> Data shown
# # # # #

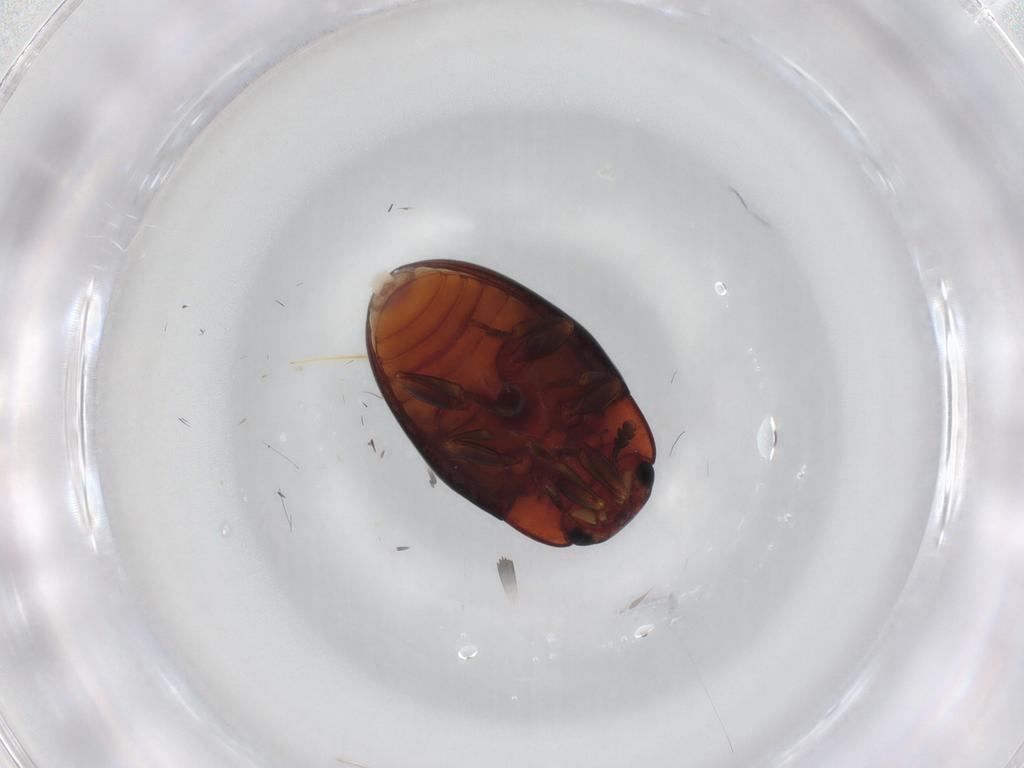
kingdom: Animalia
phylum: Arthropoda
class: Insecta
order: Coleoptera
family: Erotylidae
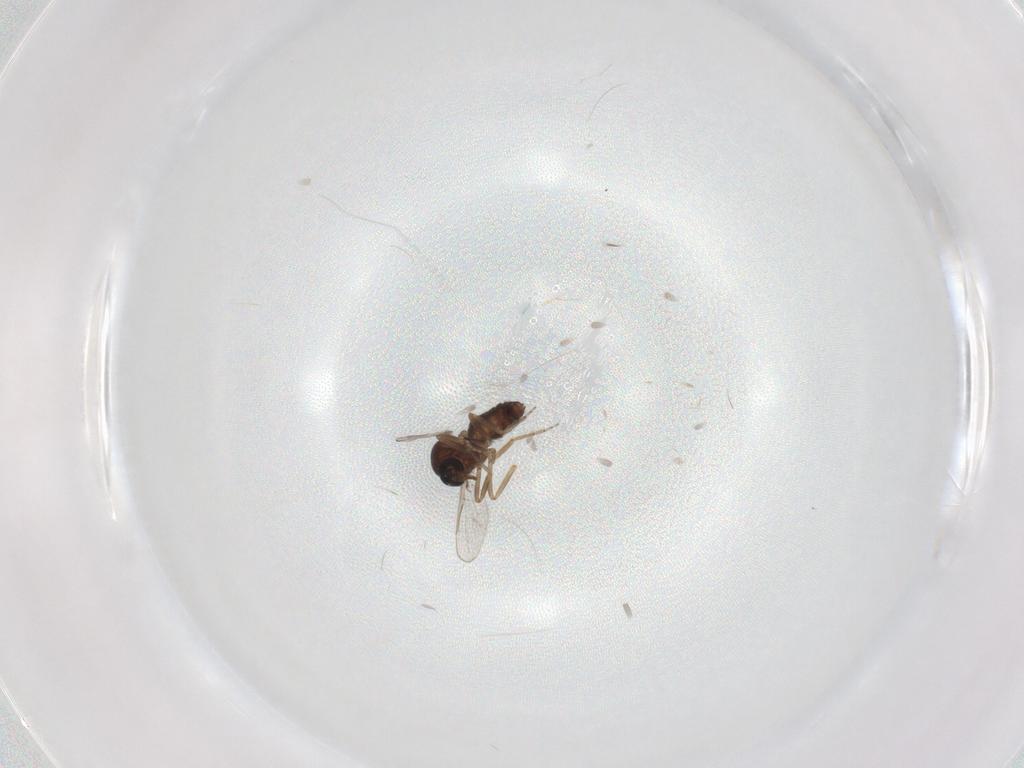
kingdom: Animalia
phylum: Arthropoda
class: Insecta
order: Diptera
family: Ceratopogonidae
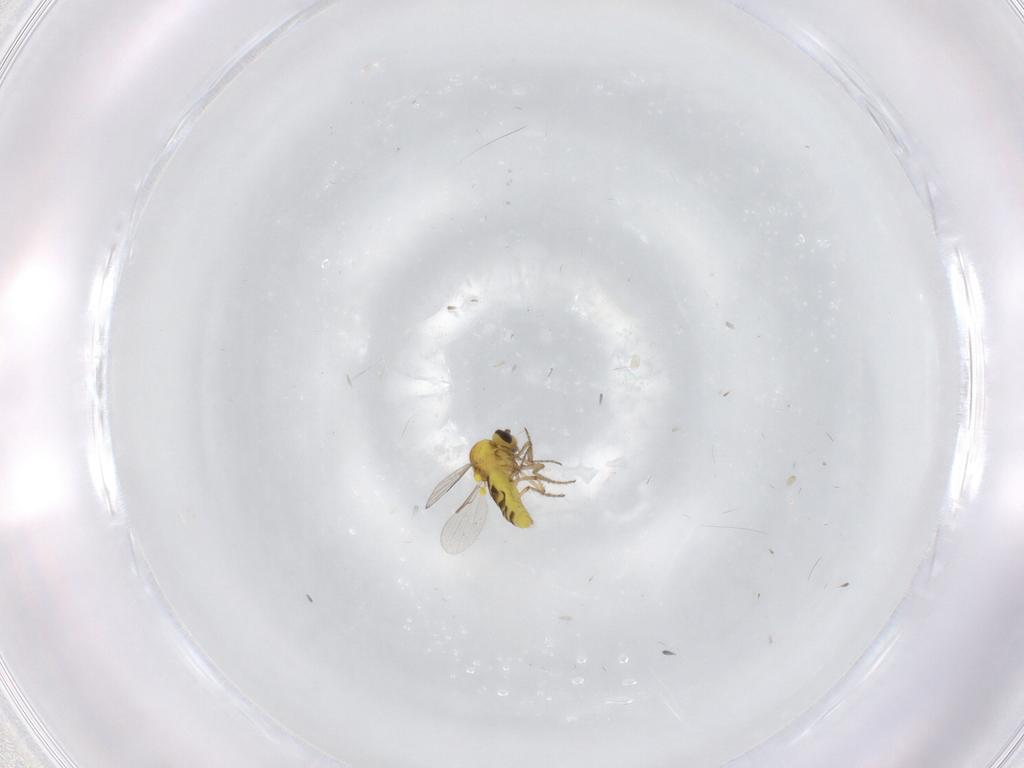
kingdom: Animalia
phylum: Arthropoda
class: Insecta
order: Diptera
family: Ceratopogonidae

# # # # #

> Given request
Can you set down every one of the lines above word for word, leaving the pictures out?

> Solution to the exercise
kingdom: Animalia
phylum: Arthropoda
class: Insecta
order: Coleoptera
family: Erotylidae
kingdom: Animalia
phylum: Arthropoda
class: Insecta
order: Diptera
family: Ceratopogonidae
kingdom: Animalia
phylum: Arthropoda
class: Insecta
order: Diptera
family: Ceratopogonidae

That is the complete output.